Free Presbyterians tried to evict Ian Paisley before he died, says widow
The widow of former First Minister Ian Paisley has criticised members of the Free Presbyterian Church founded by her husband for trying to remove the couple from their Belfast home prior to his death.
In a scathing attack to be aired tomorrow night on UTV, Baroness Paisley, who still lives in the manse at Martyrs Memorial church on the Ravenhill Road, also says Arlene Foster's infamous "crocodiles" comments were out of order.
She tells journalist Eamonn Mallie's Face To Face programme that when Mrs Foster sparked controversy by saying that "if you feed a crocodile it will keep coming back for more", she was offended "just as a normal human being".
Mrs Foster's remark was a response to Sinn Fein demands for an Irish Language Act before returning to Stormont.
Before his death in 2014 Mr Paisley (Lord Bannside) claimed he had been forced out as moderator of the Free Presbyterian Church and had also been asked by his own congregation's elders to step down as the minister at Martyrs Memorial.

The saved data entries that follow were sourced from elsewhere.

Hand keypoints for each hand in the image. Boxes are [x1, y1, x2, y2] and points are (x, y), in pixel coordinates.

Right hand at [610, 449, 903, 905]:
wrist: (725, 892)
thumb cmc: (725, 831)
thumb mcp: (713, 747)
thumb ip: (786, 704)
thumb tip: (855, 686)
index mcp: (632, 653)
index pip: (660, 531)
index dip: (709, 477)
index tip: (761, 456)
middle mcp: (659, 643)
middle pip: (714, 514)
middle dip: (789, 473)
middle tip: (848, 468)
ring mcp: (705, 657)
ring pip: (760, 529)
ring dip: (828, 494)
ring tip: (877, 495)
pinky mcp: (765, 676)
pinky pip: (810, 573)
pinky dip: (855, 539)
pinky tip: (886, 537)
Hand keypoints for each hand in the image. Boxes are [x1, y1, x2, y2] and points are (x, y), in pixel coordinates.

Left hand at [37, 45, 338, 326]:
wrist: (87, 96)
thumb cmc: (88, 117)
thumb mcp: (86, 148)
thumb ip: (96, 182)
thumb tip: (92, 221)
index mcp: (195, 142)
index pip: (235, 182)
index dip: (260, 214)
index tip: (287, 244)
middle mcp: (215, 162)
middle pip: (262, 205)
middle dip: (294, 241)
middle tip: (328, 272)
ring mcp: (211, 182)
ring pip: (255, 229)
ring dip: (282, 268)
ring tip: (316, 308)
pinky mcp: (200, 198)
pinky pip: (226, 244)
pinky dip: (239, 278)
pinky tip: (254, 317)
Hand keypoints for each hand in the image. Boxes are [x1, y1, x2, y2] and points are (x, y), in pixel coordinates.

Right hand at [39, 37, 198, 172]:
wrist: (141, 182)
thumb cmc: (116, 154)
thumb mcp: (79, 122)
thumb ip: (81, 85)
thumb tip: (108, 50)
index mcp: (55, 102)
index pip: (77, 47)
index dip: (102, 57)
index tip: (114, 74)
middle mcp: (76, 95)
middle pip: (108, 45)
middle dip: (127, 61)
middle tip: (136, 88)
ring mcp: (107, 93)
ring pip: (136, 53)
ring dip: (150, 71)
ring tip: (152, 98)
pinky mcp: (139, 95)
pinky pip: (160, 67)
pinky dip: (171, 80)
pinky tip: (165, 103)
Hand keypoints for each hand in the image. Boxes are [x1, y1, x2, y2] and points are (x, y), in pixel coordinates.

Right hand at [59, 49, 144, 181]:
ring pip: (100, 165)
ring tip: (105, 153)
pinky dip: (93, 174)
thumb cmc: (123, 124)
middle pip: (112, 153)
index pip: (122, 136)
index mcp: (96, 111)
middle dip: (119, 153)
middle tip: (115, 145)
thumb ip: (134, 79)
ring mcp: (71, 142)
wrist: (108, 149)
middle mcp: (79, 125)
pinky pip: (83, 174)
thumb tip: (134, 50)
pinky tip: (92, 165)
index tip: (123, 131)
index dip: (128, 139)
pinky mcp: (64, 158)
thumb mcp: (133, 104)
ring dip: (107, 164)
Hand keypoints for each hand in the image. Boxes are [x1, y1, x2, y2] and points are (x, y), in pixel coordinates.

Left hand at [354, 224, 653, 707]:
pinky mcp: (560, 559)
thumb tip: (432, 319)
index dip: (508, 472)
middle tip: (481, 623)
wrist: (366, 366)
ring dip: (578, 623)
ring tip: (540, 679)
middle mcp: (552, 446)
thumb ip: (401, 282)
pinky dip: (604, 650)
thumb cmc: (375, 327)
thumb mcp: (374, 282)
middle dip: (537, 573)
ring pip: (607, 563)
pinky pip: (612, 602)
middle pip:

Mr Paisley formed a power-sharing Executive with Sinn Fein in 2007. But opinion in the church shifted against him as he appeared to relish being in power alongside Martin McGuinness.

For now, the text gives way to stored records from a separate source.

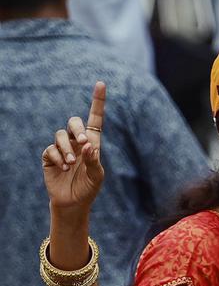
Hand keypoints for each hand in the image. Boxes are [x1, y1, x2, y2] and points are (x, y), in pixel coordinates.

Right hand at [41, 82, 105, 210]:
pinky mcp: (50, 155)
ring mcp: (62, 147)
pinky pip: (51, 149)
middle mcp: (77, 142)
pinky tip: (64, 168)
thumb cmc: (89, 188)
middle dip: (77, 129)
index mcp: (93, 142)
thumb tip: (89, 145)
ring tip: (72, 163)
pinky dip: (59, 157)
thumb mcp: (97, 175)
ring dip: (67, 148)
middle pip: (74, 122)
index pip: (95, 118)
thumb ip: (94, 160)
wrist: (73, 202)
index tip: (101, 83)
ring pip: (61, 135)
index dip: (97, 101)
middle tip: (83, 142)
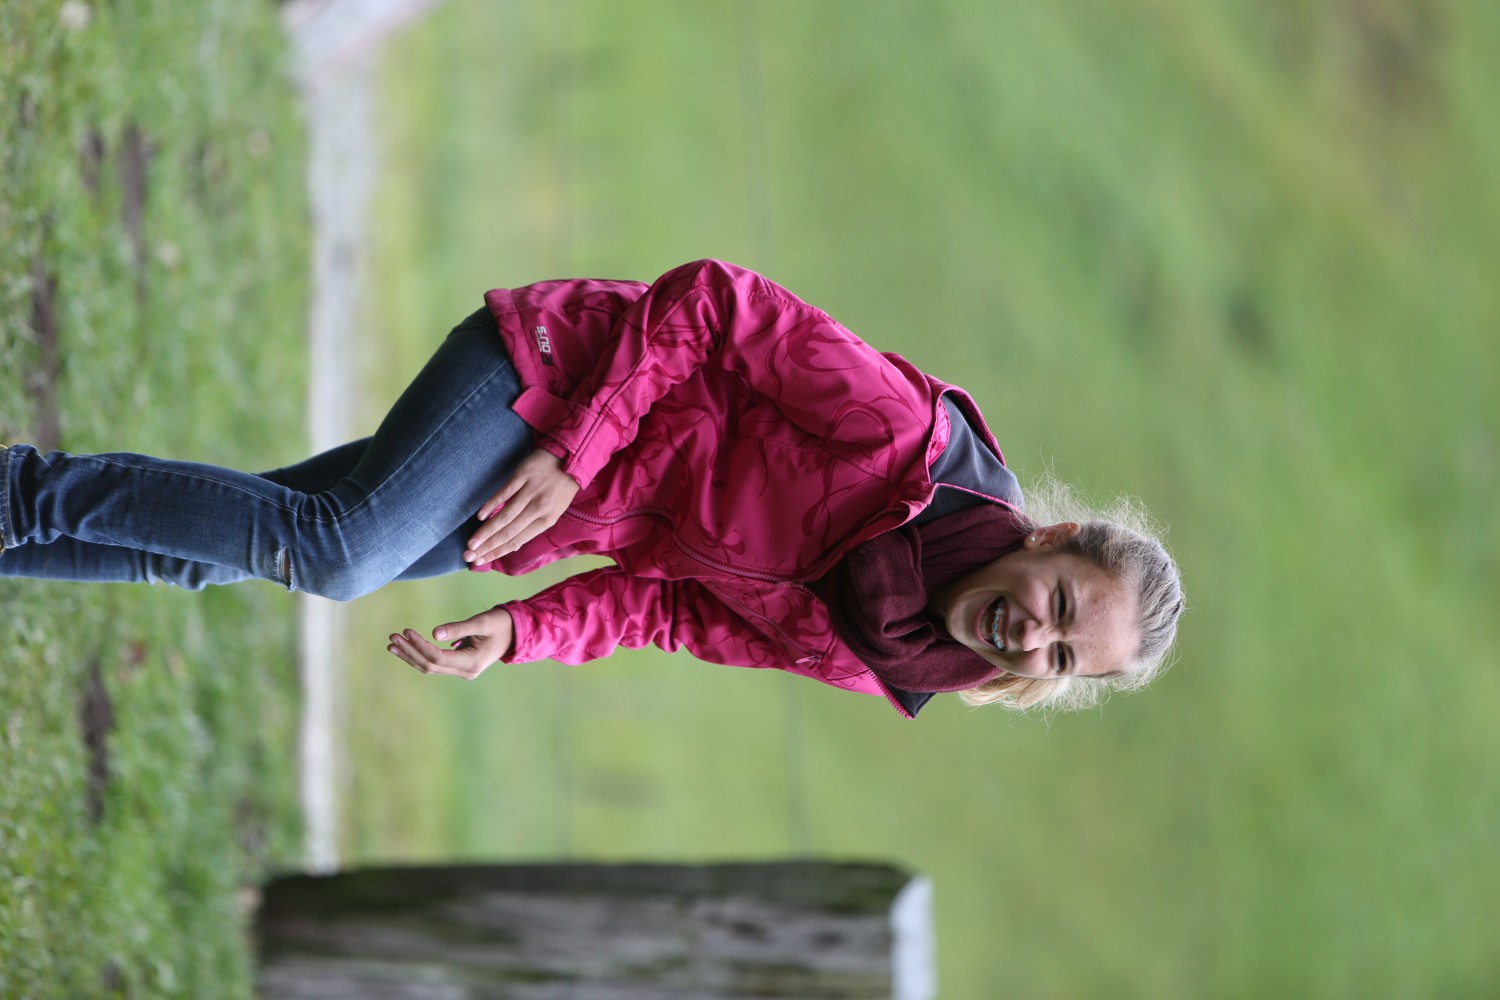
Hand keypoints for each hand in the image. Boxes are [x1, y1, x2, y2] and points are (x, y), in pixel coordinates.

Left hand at [387, 607, 513, 679]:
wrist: (516, 633)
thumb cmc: (501, 623)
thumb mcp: (482, 622)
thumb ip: (459, 628)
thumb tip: (434, 632)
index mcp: (472, 663)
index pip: (437, 657)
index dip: (419, 645)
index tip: (406, 631)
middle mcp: (465, 671)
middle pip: (430, 665)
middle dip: (410, 652)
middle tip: (393, 637)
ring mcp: (462, 671)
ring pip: (430, 667)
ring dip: (410, 656)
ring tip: (392, 644)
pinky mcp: (459, 666)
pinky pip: (434, 664)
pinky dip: (418, 656)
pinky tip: (405, 649)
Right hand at [465, 449, 579, 563]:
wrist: (571, 457)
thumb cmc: (560, 487)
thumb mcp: (554, 510)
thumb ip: (533, 525)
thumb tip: (512, 545)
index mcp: (547, 520)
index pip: (518, 541)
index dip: (498, 552)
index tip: (481, 560)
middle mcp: (539, 508)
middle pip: (509, 532)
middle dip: (487, 546)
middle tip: (469, 555)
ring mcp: (531, 491)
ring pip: (505, 516)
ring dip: (486, 531)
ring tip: (471, 543)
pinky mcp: (523, 475)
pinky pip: (505, 492)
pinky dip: (491, 504)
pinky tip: (480, 516)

The pair seemed to get along so well that they were nicknamed the "Chuckle Brothers".
"I just don't think about them (the church leadership)," 87-year-old Baroness Paisley tells Face To Face.

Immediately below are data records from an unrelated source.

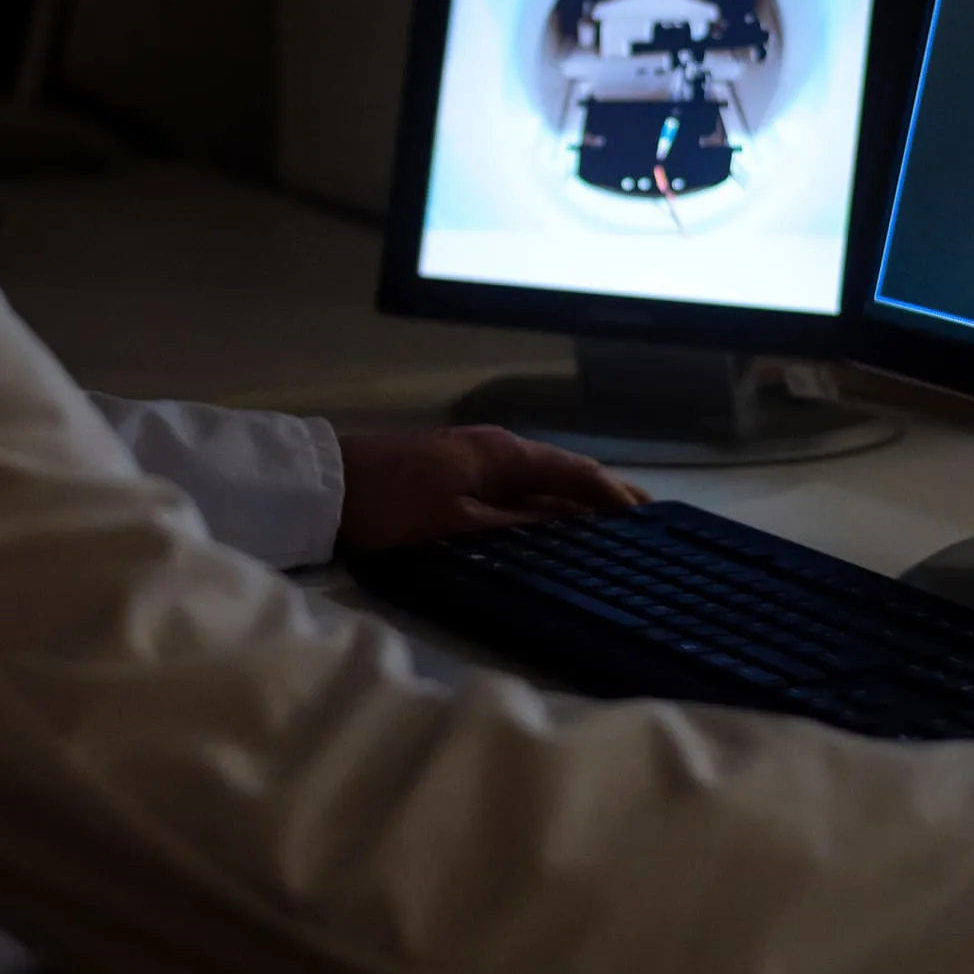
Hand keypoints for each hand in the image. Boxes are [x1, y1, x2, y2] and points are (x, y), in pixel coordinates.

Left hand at [334, 425, 647, 553]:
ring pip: (540, 479)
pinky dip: (544, 502)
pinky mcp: (457, 473)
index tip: (647, 517)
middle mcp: (496, 448)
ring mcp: (476, 458)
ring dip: (575, 499)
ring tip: (611, 522)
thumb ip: (513, 524)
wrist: (326, 484)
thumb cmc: (388, 502)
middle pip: (562, 472)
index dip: (611, 494)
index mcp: (502, 454)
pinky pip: (517, 487)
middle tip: (645, 519)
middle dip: (603, 493)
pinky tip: (552, 521)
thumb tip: (569, 525)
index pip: (573, 472)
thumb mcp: (454, 521)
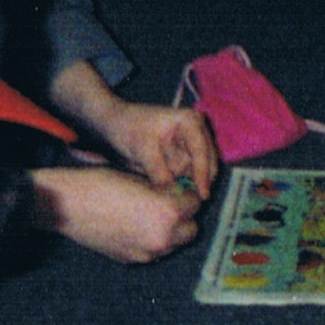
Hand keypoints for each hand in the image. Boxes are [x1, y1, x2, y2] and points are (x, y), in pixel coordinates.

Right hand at [32, 166, 201, 262]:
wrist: (66, 206)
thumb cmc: (100, 184)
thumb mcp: (140, 178)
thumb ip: (165, 189)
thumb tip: (179, 192)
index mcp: (169, 212)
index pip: (196, 203)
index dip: (186, 194)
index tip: (177, 189)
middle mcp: (164, 237)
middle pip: (191, 229)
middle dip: (183, 217)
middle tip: (168, 205)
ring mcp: (148, 252)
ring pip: (175, 244)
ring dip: (170, 232)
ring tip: (150, 217)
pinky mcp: (133, 260)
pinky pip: (154, 251)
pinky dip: (151, 241)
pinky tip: (135, 227)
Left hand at [92, 98, 218, 200]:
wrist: (115, 122)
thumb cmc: (128, 128)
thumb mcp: (142, 150)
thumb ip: (159, 173)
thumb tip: (174, 196)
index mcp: (190, 121)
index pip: (201, 152)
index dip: (203, 175)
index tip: (203, 195)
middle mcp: (197, 130)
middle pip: (208, 161)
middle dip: (202, 181)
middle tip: (194, 204)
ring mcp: (192, 143)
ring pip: (201, 170)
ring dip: (194, 184)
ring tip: (186, 201)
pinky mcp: (185, 154)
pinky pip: (190, 174)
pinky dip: (185, 184)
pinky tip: (179, 194)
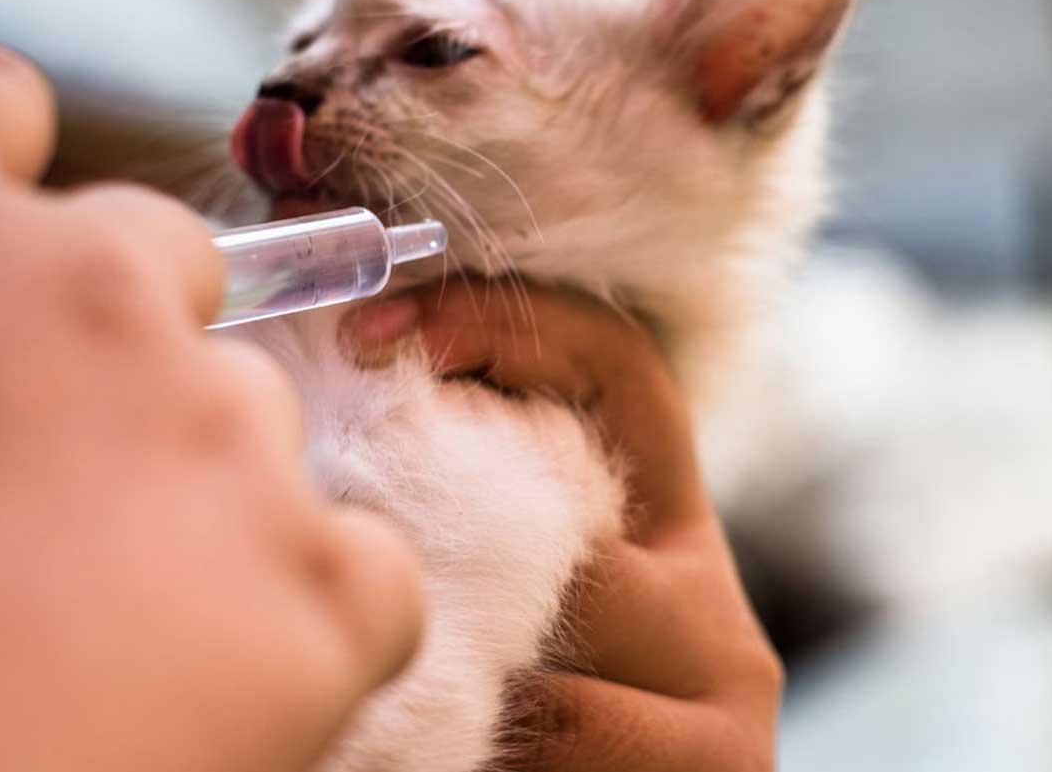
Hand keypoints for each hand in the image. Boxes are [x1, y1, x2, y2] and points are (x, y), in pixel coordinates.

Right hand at [0, 47, 421, 771]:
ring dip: (197, 490)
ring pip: (250, 416)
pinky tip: (224, 680)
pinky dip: (311, 611)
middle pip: (156, 256)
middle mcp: (92, 287)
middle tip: (45, 477)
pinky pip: (359, 562)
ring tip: (100, 623)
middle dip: (115, 337)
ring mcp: (231, 428)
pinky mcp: (325, 577)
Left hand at [343, 282, 780, 771]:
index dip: (500, 324)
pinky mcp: (721, 762)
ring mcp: (726, 678)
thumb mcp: (503, 605)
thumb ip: (476, 529)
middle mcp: (710, 583)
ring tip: (386, 685)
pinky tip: (447, 750)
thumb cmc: (527, 732)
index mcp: (656, 518)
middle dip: (440, 528)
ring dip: (451, 663)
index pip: (613, 363)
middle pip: (566, 504)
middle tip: (342, 543)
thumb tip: (324, 449)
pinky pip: (561, 724)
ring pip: (552, 625)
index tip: (370, 334)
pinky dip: (481, 742)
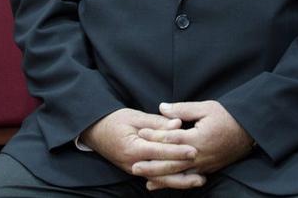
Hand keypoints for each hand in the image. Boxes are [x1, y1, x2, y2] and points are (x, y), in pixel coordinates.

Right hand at [80, 107, 196, 175]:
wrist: (95, 132)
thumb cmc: (114, 120)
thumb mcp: (134, 116)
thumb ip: (156, 122)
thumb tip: (177, 124)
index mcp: (133, 147)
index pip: (159, 151)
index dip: (177, 151)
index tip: (194, 150)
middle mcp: (133, 163)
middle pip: (162, 170)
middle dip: (183, 169)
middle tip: (202, 166)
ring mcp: (134, 169)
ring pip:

"They wanted us to move out of the house that we have been in since 1974 and they cannot actually do that legally because that was something that was drawn up legally."
The plush, secluded manse sits just off Cyprus Avenue, made famous by the Van Morrison song of the same name.
Baroness Paisley adds that it was within a month of her husband leaving Martyrs Memorial that church officials had sent the couple a letter asking them to move out.
On that time, she reflects: "The last time I said I didn't want to hear anything more from them."
Family is clearly still extremely important to the mother-of-five as she reveals that if any of her children or grandchildren were gay, she'd accept it.
Her husband once fought a 'Save Ulster from Sodomy' campaign against homosexuality in the 1970s.
"If that happened (someone was to come out as gay), they are still my children and I couldn't stop loving them because of what they had done," she says.
"I wouldn't stop loving them.
"People used to ask me: 'What would you do if one of your children married a Catholic?'
"I said I would still love them and I would love their partner as well.
"Life is bigger than that and love is bigger than that."
The programme airs tomorrow at 10.45pm on UTV.